Problem to work on: Without the pictures, restate all of the data below word for word.

Dataset excerpt:

>>

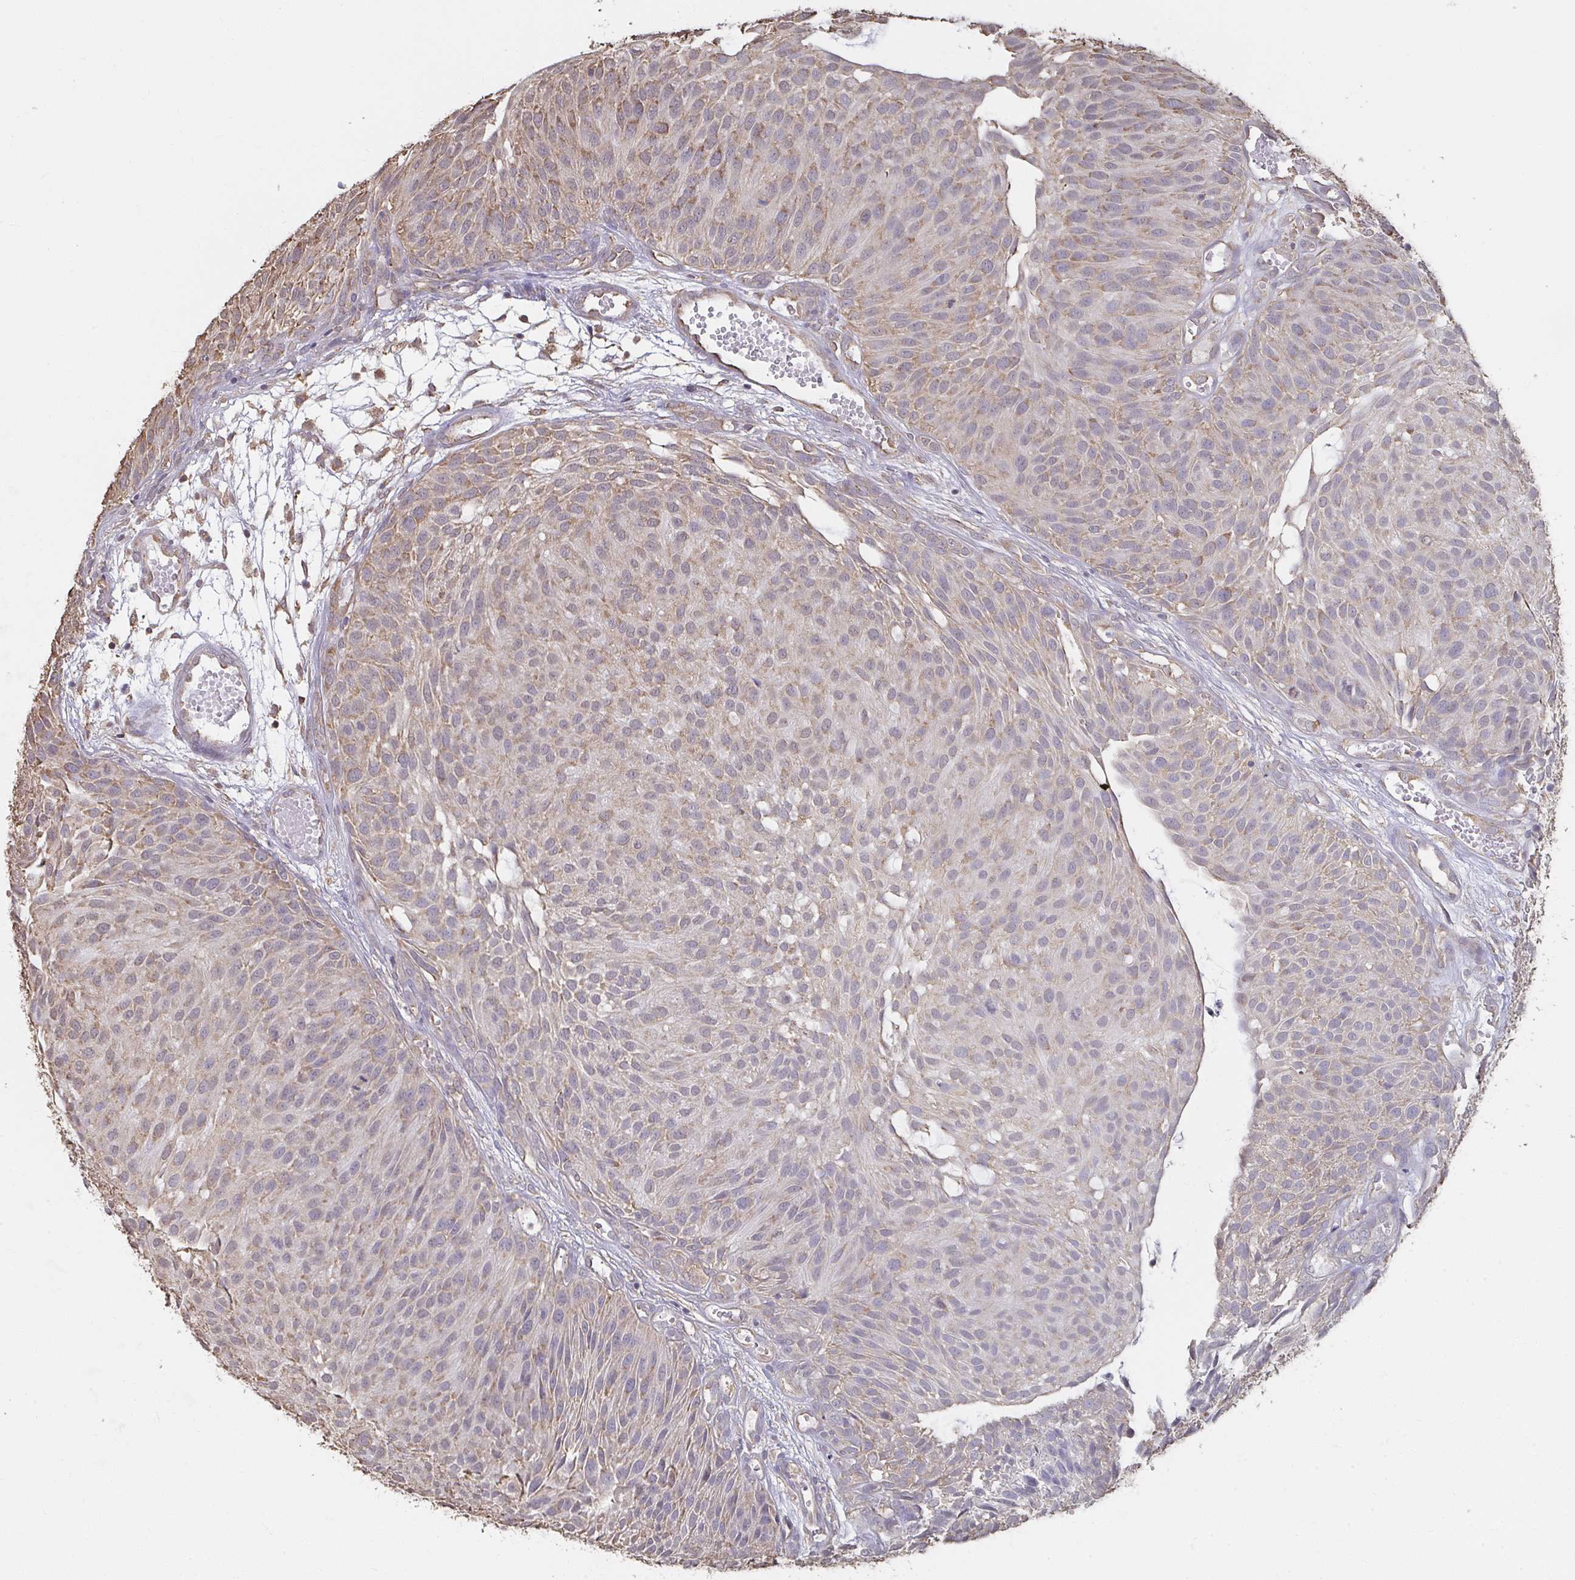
{"staining": {"intensity": "weak", "quantity": "25%-75%", "location": "cytoplasmic/membranous"}, "tissue": "urothelial cancer", "cell_type": "Tumor cells", "image_type": "cancer", "snomed": [{"axis": "morphology", "description": "Urothelial carcinoma, NOS"}, {"axis": "topography", "description": "Urinary bladder"}], "caption": "The immunohistochemical stain labels weak cytoplasmic/membranous staining in tumor cells of urothelial cancer tissue.", "gene": "SYNCRIP", "patient": {"sex": "male", "age": 84}}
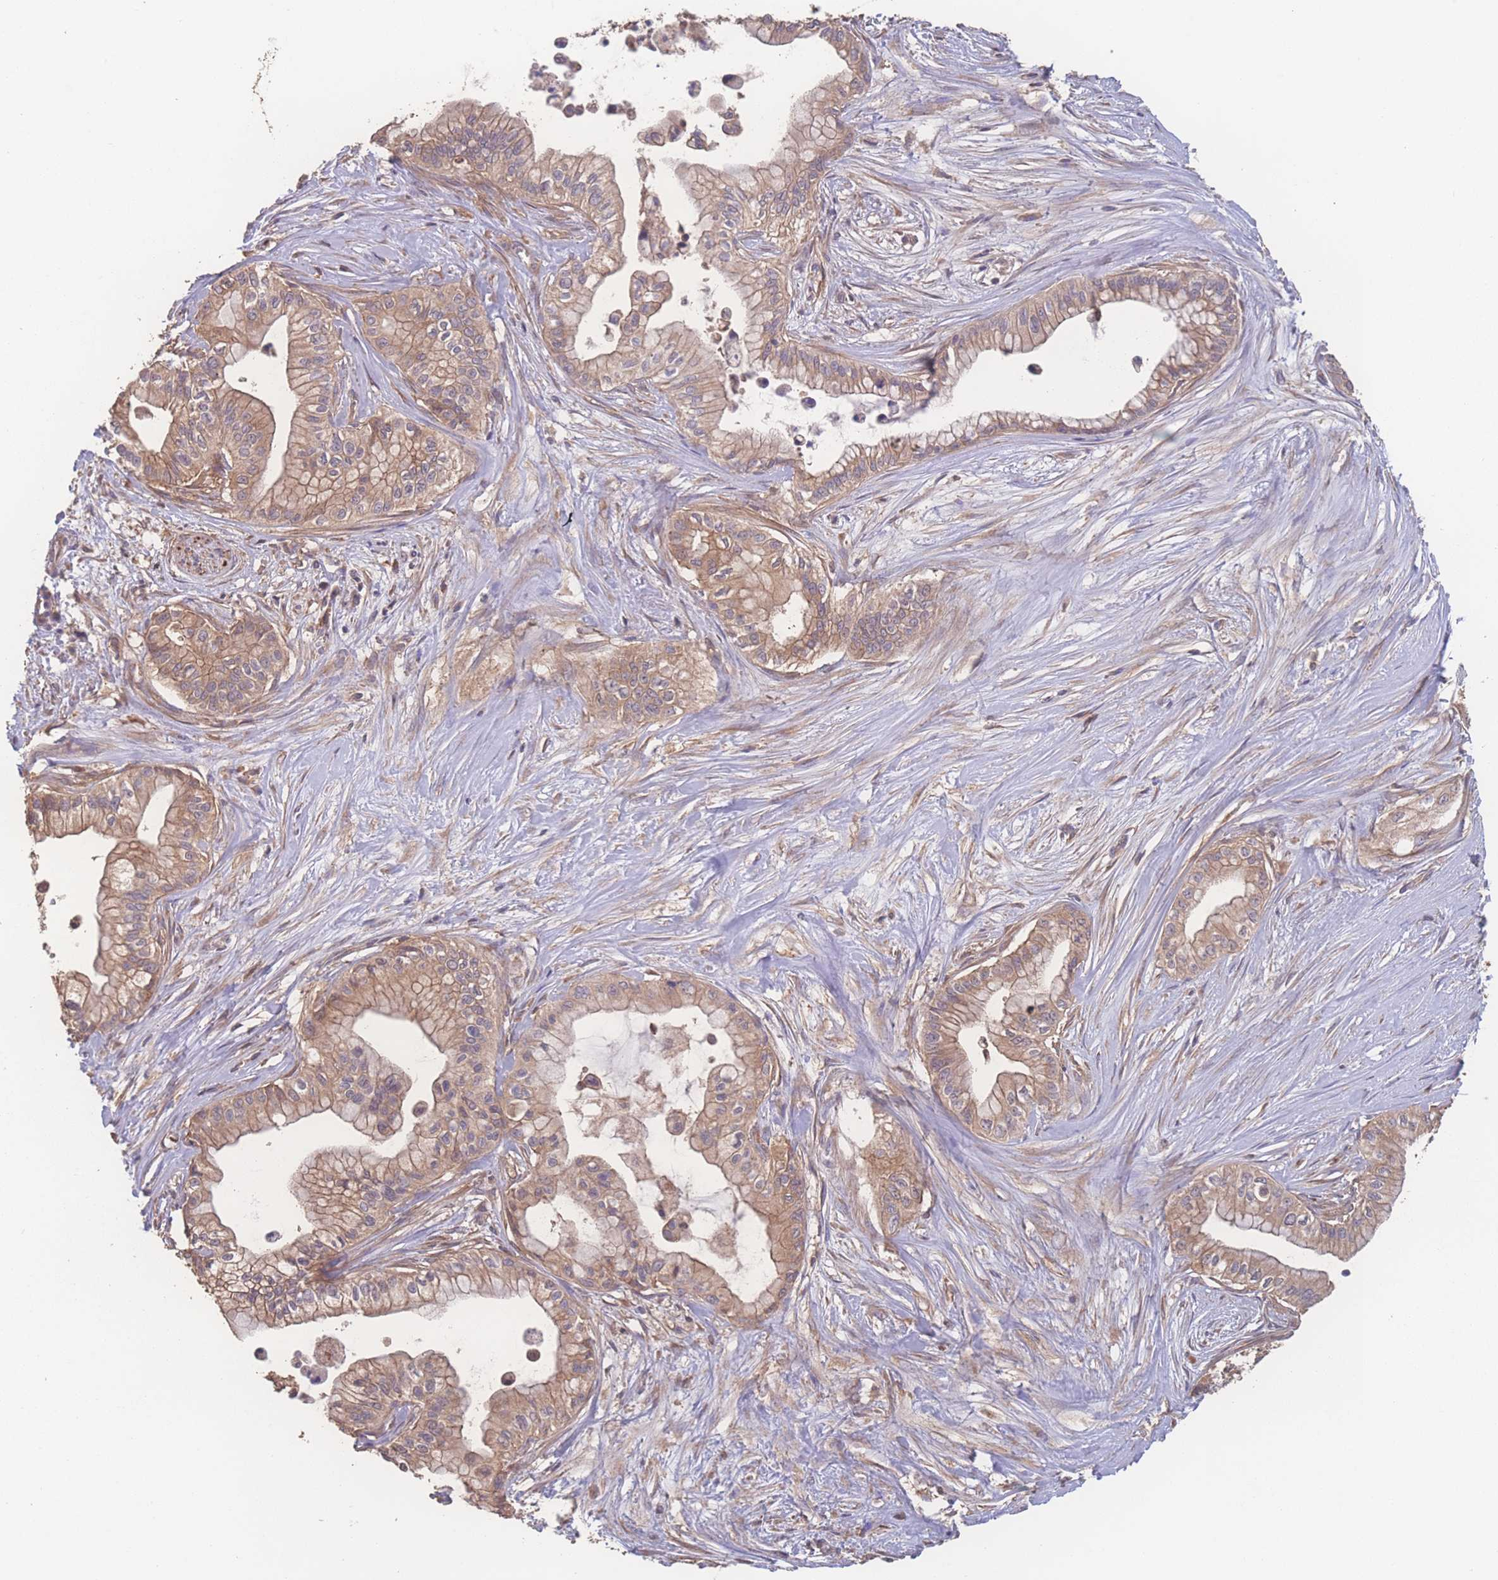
{"staining": {"intensity": "moderate", "quantity": ">75%", "location": "cytoplasmic/membranous"}, "tissue": "pancreatic cancer", "cell_type": "Tumor cells", "image_type": "cancer", "snomed": [{"axis": "morphology", "description": "Adenocarcinoma, NOS"}, {"axis": "topography", "description": "Pancreas"}], "caption": "Immunohistochemical staining of human pancreatic cancer exhibits medium levels of moderate cytoplasmic/membranous protein staining in about >75% of tumor cells.", "gene": "ATXN10", "patient": {"sex": "male", "age": 78}}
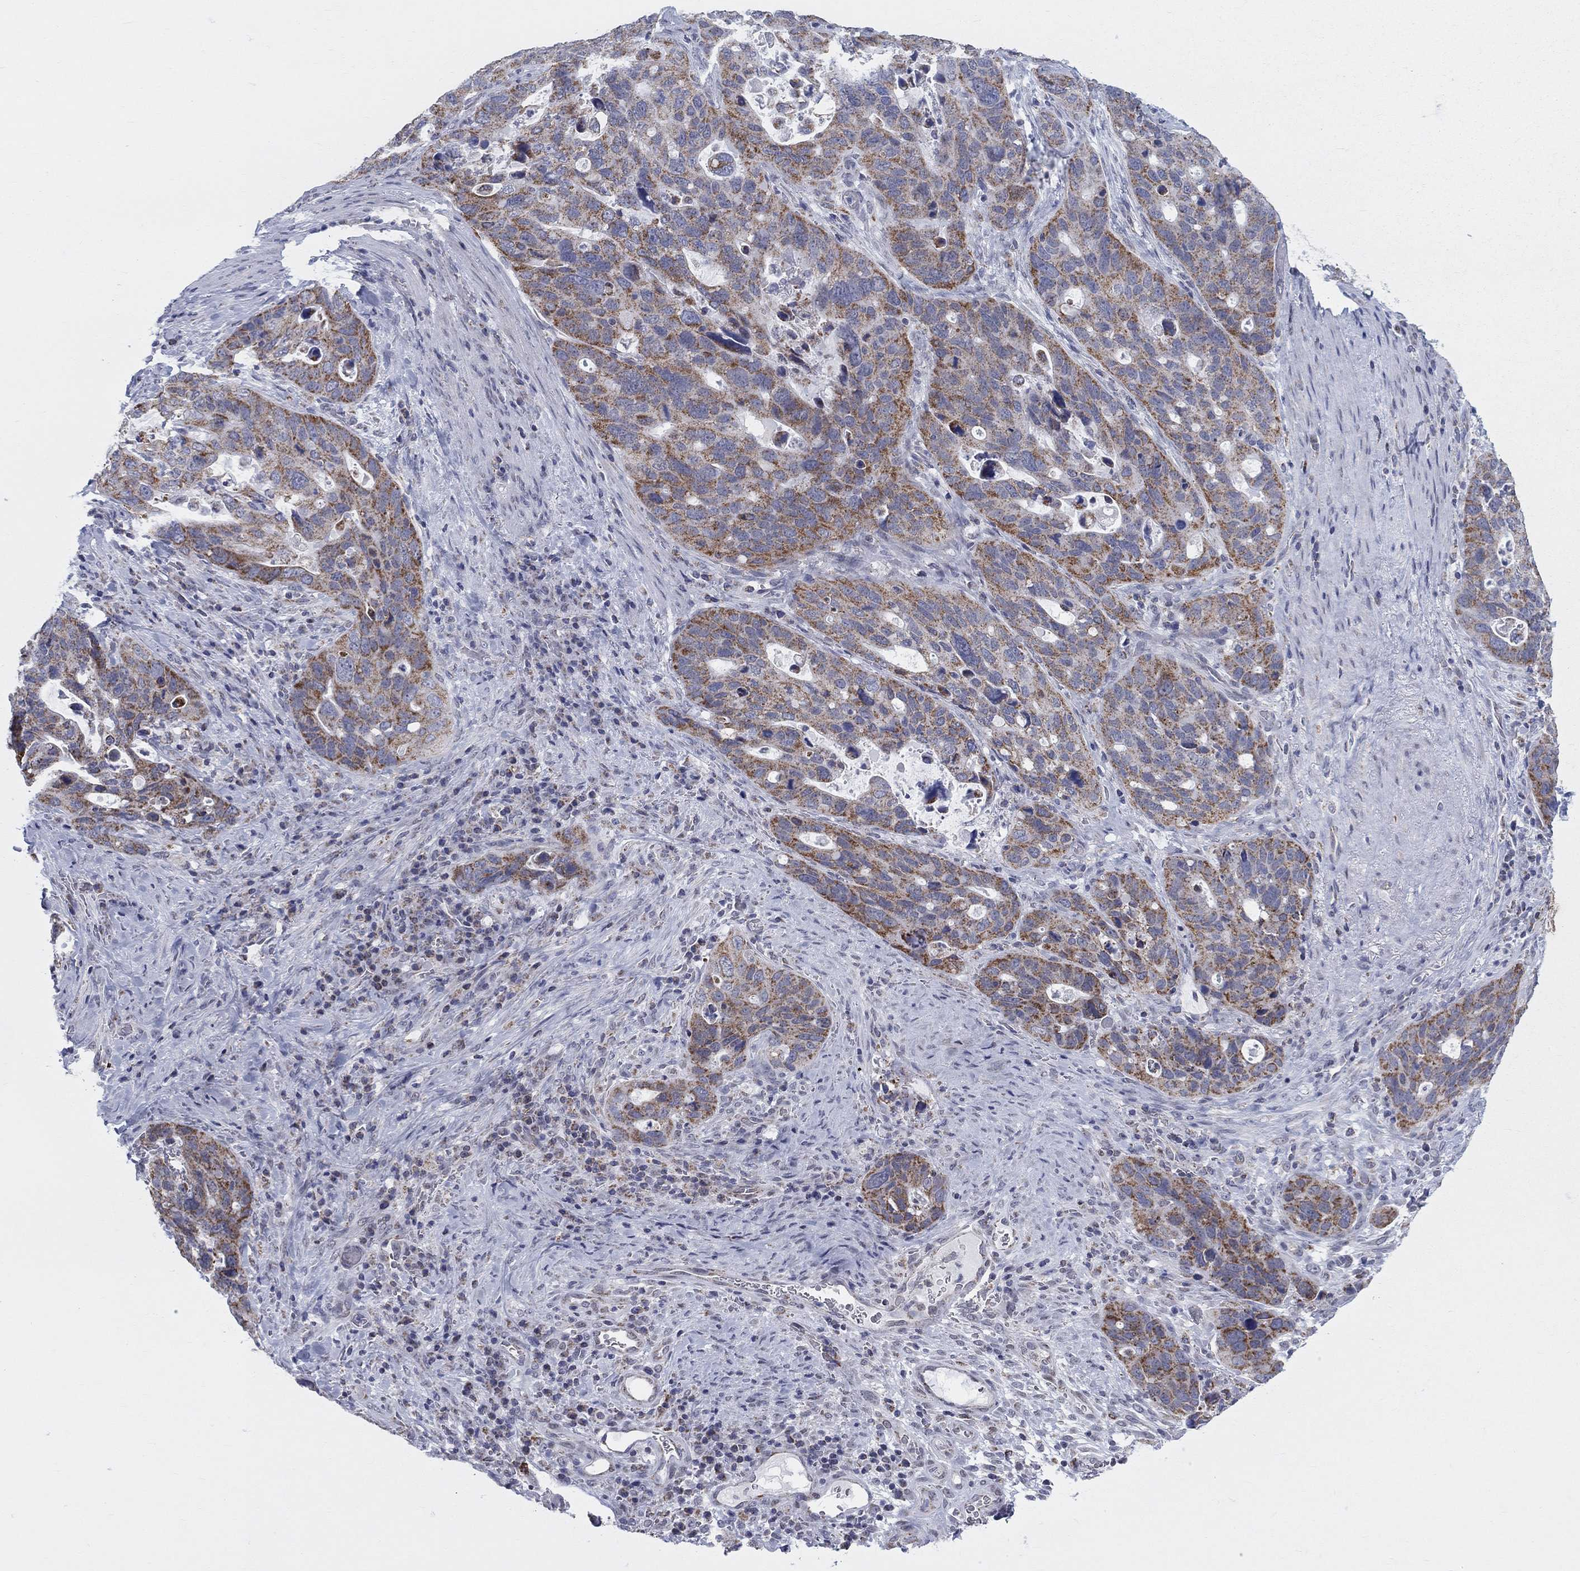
{"staining": {"intensity": "strong", "quantity": "25%-75%", "location": "cytoplasmic/membranous"}, "tissue": "stomach cancer", "cell_type": "Tumor cells", "image_type": "cancer", "snomed": [{"axis": "morphology", "description": "Adenocarcinoma, NOS"}, {"axis": "topography", "description": "Stomach"}], "caption": "IHC histopathology image of human adenocarcinoma (stomach) stained for a protein (brown), which reveals high levels of strong cytoplasmic/membranous positivity in approximately 25%-75% of tumor cells.", "gene": "KISS1R", "patient": {"sex": "male", "age": 54}}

<<

Exercise output:
{"staining": {"intensity": "weak", "quantity": "25%-75%", "location": "cytoplasmic/membranous"}, "tissue": "urothelial cancer", "cell_type": "Tumor cells", "image_type": "cancer", "snomed": [{"axis": "morphology", "description": "Urothelial carcinoma, NOS"}, {"axis": "topography", "description": "Urinary bladder"}], "caption": "The immunohistochemical stain labels weak cytoplasmic/membranous staining in tumor cells of urothelial cancer tissue.", "gene": "SYNCRIP", "patient": {"sex": "male", "age": 84}}
{"staining": {"intensity": "moderate", "quantity": ">75%", "location": "cytoplasmic/membranous"}, "tissue": "pancreatic cancer", "cell_type": "Tumor cells", "image_type": "cancer", "snomed": [{"axis": "morphology", "description": "Adenocarcinoma, NOS"}, {"axis": "topography", "description": "Pancreas"}], "caption": "Immunohistochemical staining of human pancreatic cancer exhibits medium levels of moderate cytoplasmic/membranous protein staining in about >75% of tumor cells.", "gene": "ATXN10", "patient": {"sex": "male", "age": 78}}
{"staining": {"intensity": "strong", "quantity": "25%-75%", "location": "cytoplasmic/membranous"}, "tissue": "stomach cancer", "cell_type": "Tumor cells", "image_type": "cancer", "snomed": [{"axis": "morphology", "description": "Adenocarcinoma, NOS"}, {"axis": "topography", "description": "Stomach"}], "caption": "IHC histopathology image of human adenocarcinoma (stomach) stained for a protein (brown), which reveals high levels of strong cytoplasmic/membranous positivity in approximately 25%-75% of tumor cells.", "gene": "KISS1R", "patient": {"sex": "male", "age": 54}}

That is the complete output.